Menurutnya, ada pihak yang sengajak melakukan test on the water atau test of wave di tengah gejolak yang saat ini tengah dialami oleh Kapolri dan institusi Kepolisian Republik Indonesia.
“Saya menduga ada yang sedang manuver, ada yang lagi coba-coba mengadu domba Kapolri semua semua pihak, termasuk dengan Pak SBY,” kata Habib Syakur kepada wartawan, Selasa (7/10/2025).
Ia menilai narasi negatif yang dialamatkan kepada Kapolri tak lepas dari agenda reformasi dan transformasi Polri yang saat ini bergulir di internal Kepolisian, maupun yang sedang digarap oleh pemerintah pusat.
Sehingga dengan demikian, ada upaya untuk melemahkan Listyo Sigit Prabowo sebagai pucuk pimpinan di institusi Bhayangkara tersebut agar sedikit goyah dan mudah untuk dicongkel dari jabatannya saat ini.
“Tidak bisa dipungkiri bahwa ini masuk pada agenda itu. Saya kira ini bagian dari ujian Pak Listyo, apakah terpancing dengan isu ini lalu reaktif, atau tidak. Yang jadi soal karena ini sudah dimainkan di media sosial, saya kira banyak masyarakat sudah terpapar,” tuturnya.

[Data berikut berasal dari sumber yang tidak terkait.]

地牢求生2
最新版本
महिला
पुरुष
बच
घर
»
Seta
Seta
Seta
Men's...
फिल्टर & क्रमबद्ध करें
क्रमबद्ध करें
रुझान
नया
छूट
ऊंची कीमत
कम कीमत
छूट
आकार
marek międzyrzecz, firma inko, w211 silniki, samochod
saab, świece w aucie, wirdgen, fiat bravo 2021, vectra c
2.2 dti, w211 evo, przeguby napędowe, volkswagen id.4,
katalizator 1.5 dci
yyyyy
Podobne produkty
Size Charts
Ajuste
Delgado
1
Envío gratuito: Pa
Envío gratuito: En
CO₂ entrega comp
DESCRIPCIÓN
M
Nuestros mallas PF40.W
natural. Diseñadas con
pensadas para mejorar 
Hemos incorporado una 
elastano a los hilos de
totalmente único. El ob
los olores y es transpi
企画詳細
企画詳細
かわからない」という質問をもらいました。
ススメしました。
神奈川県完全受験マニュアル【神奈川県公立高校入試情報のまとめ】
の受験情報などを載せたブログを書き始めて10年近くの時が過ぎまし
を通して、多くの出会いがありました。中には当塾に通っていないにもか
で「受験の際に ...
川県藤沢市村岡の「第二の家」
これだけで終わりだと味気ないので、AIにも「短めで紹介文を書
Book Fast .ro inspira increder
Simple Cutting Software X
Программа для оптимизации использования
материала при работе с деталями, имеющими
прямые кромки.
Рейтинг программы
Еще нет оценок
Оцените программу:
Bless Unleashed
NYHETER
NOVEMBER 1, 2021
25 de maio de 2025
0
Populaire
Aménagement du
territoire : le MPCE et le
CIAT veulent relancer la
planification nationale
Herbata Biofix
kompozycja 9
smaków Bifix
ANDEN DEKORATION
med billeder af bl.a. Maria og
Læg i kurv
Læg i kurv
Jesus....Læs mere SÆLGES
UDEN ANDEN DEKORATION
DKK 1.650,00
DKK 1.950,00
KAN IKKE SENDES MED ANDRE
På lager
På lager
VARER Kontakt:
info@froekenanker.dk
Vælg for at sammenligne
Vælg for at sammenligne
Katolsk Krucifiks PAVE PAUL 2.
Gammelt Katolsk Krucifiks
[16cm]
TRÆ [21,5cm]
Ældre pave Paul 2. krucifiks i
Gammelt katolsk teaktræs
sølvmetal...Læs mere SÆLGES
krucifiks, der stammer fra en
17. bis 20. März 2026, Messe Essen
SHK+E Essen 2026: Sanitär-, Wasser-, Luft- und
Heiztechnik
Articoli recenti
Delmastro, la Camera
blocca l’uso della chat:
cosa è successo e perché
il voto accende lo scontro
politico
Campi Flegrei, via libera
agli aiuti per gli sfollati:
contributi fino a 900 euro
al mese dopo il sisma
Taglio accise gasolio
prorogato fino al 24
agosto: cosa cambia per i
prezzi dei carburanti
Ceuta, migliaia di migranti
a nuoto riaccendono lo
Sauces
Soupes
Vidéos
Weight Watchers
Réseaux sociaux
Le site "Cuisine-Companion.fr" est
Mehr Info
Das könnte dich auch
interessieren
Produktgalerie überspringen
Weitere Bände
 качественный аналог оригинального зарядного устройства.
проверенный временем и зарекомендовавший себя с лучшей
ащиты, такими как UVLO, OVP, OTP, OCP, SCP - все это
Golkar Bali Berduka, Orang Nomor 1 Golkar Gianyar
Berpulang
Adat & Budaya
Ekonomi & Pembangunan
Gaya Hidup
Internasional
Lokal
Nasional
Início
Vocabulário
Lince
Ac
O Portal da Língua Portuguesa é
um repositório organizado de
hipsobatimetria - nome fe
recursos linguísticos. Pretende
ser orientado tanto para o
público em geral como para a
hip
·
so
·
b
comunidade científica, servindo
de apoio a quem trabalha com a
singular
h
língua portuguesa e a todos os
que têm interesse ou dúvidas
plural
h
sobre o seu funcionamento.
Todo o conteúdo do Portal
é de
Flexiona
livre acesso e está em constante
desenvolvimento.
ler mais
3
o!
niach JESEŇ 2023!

Oleh sebab itu, ia berharap agar masyarakat tidak reaktif dan lebih memilih untuk bijak menyikapi manuver politik dari pihak-pihak tertentu, untuk memecah suasana dan mengganggu stabilitas nasional.
“Semoga masyarakat kita waras, tidak mudah terprovokasi dan ikut diadu domba. Biarkan para elite itu menyelesaikan persoalannya. Kaitan reformasi Polri sudah digagas, kita tinggal tunggu hasilnya sembari tetap kita awasi, tho,” pungkasnya.
Sebelumnya diberitakan, bahwa beredar video SBY berjalan menyalami sejumlah pejabat tinggi TNI di panggung HUT 80 TNI di Monas. Namun saat melintas di depan Listyo, SBY seolah melewatinya begitu saja.
Video tersebut menjadi viral dan telah berubah jadi narasi negatif yang dialamatkan kepada keretakan hubungan antara SBY dan Listyo Sigit. Padahal di momentum yang sama, keduanya pun tertangkap kamera sedang mengobrol santai bersama.